Le Révérend Joël Thierry Vry, responsable du circuit de Grand-Bassam, a envoyé une note à ses églises pour leur demander de reporter toutes les activités du soir et de mettre l’accent sur le temps de prière en famille.
L’Eglise Méthodiste Unie-Côte d’Ivoire et United Methodist Communications, ainsi que la Conférence des Eglises de toute l’Afrique, ont également lancé une campagne de communication à grande échelle, dénommée la « Caravane de la Paix » pour exhorter à des paroles et des attitudes de paix en ces temps politiquement tendus.
Appelée « Côte d’Ivoire, reçois ma paix, » la caravane de 10 véhicules a sillonné plusieurs villes pour apporter des messages d’amour, de fraternité et de convivialité. Ce thème a été repris sur des panneaux publicitaires et des banderoles, dans des annonces à la radio et dans les journaux et par le biais de la messagerie texte UM Connect.

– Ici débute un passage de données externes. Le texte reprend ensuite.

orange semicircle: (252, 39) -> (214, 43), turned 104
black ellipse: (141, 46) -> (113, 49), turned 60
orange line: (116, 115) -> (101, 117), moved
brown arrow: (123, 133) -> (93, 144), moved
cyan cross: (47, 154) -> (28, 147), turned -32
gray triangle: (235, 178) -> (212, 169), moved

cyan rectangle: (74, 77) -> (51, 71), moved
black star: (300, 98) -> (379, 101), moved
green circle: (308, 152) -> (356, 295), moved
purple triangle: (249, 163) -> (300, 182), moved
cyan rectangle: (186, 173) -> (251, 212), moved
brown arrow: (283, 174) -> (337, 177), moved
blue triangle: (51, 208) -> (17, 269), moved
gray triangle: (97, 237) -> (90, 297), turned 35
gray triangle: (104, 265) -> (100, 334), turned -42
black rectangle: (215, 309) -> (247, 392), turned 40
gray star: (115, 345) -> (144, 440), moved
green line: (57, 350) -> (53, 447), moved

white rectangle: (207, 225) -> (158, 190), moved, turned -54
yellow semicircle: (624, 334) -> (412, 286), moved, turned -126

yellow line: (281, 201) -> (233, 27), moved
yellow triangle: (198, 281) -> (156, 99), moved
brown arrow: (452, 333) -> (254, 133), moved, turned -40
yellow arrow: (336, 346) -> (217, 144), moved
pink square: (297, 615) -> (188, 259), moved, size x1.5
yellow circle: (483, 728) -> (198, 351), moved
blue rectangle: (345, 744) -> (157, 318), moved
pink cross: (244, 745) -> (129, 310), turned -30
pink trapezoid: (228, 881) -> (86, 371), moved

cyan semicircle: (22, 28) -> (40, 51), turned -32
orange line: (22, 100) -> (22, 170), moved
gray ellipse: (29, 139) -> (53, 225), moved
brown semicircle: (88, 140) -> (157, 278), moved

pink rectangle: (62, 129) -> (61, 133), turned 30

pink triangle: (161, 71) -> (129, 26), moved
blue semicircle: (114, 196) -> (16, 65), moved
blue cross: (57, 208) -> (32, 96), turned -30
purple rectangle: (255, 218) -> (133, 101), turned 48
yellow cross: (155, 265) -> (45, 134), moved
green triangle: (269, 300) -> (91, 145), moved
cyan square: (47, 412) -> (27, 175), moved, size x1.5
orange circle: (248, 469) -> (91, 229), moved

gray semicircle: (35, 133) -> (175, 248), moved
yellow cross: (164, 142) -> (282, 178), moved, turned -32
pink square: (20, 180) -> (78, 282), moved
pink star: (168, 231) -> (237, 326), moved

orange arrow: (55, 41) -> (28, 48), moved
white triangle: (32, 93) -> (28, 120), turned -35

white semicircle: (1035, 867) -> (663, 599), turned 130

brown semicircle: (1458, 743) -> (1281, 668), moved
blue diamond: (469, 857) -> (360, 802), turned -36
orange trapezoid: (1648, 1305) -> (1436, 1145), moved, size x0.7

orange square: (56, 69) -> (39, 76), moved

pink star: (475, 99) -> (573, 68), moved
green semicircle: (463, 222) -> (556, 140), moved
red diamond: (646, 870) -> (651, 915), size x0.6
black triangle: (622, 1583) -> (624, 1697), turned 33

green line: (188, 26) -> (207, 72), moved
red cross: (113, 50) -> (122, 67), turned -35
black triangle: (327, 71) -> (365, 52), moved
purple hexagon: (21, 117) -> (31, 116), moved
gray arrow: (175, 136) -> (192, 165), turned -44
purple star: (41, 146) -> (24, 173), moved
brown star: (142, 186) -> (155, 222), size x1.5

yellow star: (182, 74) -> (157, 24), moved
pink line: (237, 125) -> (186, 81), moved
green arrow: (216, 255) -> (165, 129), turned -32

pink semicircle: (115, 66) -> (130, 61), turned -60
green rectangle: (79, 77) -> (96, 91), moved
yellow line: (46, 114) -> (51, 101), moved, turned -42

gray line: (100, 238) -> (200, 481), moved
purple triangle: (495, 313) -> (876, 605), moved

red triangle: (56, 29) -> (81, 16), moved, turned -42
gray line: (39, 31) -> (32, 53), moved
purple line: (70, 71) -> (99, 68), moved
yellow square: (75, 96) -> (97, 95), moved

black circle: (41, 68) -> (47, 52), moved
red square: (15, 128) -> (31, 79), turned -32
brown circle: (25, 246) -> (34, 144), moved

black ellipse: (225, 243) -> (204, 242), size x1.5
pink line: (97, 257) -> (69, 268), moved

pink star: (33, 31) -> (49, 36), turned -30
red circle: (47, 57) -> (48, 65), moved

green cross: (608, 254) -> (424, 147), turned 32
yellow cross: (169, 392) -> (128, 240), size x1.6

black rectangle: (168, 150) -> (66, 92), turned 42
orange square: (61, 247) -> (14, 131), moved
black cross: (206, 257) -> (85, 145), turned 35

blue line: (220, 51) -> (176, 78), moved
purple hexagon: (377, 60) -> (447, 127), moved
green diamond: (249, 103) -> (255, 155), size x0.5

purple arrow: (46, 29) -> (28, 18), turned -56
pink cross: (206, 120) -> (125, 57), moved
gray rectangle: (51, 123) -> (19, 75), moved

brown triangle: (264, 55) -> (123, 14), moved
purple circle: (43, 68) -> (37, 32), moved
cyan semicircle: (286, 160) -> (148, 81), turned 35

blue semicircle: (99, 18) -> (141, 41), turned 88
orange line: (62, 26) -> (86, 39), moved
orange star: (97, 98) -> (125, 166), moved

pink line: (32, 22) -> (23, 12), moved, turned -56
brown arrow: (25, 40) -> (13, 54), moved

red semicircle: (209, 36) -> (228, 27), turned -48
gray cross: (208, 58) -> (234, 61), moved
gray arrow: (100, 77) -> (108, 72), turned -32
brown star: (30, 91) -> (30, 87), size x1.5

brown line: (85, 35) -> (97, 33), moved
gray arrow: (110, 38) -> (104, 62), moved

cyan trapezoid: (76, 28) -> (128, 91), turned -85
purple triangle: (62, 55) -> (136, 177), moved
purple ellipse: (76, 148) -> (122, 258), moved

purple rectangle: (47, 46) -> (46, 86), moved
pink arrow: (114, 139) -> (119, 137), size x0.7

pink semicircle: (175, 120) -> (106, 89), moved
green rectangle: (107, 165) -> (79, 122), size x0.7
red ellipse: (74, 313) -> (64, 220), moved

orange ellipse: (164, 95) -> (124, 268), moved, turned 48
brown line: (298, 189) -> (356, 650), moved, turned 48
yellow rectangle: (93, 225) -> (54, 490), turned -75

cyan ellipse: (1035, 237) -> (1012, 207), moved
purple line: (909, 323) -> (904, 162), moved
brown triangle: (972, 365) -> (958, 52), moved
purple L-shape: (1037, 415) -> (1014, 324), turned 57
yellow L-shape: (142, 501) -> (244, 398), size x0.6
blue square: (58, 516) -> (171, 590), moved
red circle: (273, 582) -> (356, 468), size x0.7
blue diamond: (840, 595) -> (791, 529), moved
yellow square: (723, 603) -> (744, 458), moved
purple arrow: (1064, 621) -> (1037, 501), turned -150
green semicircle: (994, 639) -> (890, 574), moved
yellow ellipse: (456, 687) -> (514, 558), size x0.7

La campagne a pris fin à Abidjan à la veille de l’élection présidentielle du 31 octobre, mais elle se poursuit dans d’autres régions du pays.
« D’autres villes prennent le relais pour le reste de l’année, » a déclaré Dominique Tayoro, coordinatrice de la caravane de la paix.
« La politique ne doit pas être un chèque en blanc pour perturber la paix, » a déclaré Robert Beugré Mambé, ministre et gouverneur du district autonome d’Abidjan, qui a accueilli la caravane dans son village.
Il est un prédicateur Méthodiste Uni et ancien président de la commission électorale.
L’Evêque de Côte d’Ivoire, Benjamin Boni, a abondé dans le même sens.
« Le désir de l’Eglise est que nous vivions en temps de paix. Quand il y a la guerre, personne ne bénéficie de la vie que Dieu donne. Par conséquent, nous devons prendre des décisions pour la paix afin que le spectre de la guerre puisse être éloigné de ce pays, » a-t-il déclaré.
Broune est le directeur des rédactions francophones pour UM News et est basé à Abidjan, Côte d'Ivoire. Hervé Koutouan, journaliste indépendant, a contribué à ce reportage.